Saturday, November 15, 2008

Paul Dacre's moral rectitude

According to the Daily Mail's editor-in-chief, tabloids are synonym with 'civic virtue'. Did I blink while public morality benefited from the Sun making up lies about Elton John and rent boys or when the News of the World spread rumours about David Beckham and Rebecca Loos?

From time to time you need to be reminded of the noxious effect tabloids have on British culture. Their presence is so pervasive that it's easy to become desensitised.

Yet, when you read debates about what's happening to British society and "what went wrong", the impact of the 'popular press' over the years is often played down. Very few are ready to rank the red tops amongst the biggest culprits. They'd tell you the fault lays with welfare benefits, single mums, the immigrants and some may even remember what Margaret Thatcher did to entire regions. But you point the finger at the tabloids and you've had it. They'll come to your house and hound you until you retreat, like Ladywood MP Clare Short found out to her misery when she dared to criticise the Sun and Page 3.

Study material:

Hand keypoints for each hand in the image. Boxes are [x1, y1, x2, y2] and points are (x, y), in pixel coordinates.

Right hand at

--

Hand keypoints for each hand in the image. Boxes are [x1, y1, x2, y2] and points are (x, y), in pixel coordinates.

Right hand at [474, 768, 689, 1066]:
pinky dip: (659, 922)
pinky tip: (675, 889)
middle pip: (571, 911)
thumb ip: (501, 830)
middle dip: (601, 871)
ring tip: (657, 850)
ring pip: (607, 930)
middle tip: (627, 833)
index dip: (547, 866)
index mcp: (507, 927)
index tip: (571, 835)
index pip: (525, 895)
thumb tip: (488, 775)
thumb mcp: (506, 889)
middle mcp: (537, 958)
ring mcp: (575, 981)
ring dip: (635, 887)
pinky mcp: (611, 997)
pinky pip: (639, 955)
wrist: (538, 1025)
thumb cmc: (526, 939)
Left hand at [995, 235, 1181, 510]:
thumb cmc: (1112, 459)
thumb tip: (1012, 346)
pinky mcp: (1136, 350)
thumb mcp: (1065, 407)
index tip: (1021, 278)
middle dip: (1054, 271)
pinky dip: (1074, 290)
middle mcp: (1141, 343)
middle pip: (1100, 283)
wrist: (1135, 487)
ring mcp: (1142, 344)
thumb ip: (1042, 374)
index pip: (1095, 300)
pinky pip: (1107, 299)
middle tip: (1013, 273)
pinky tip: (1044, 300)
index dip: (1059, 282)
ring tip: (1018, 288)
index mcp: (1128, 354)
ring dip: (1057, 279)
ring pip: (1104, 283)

Required work:
A – Answer these from the post about Paul Dacre and the tabloids:
(i) Which paper made up lies about Elton John and rent boys?
(ii) Because the tabloids' presence is so pervasive, what does the post say it is easy to become?
(iii) Which MP dared to criticise the Sun and Page 3?
B – Reproduce the post about Paul Dacre and the tabloids from "According to the" up to and including "to become desensitised.".
Draw only on the post about Paul Dacre and the tabloids.

Solved problems:
A –
(i) The Sun
(ii) Desensitised
(iii) Clare Short, the MP for Ladywood

B –
According to the Daily Mail's editor-in-chief, tabloids are synonym with 'civic virtue'. Did I blink while public morality benefited from the Sun making up lies about Elton John and rent boys or when the News of the World spread rumours about David Beckham and Rebecca Loos?

From time to time you need to be reminded of the noxious effect tabloids have on British culture. Their presence is so pervasive that it's easy to become desensitised.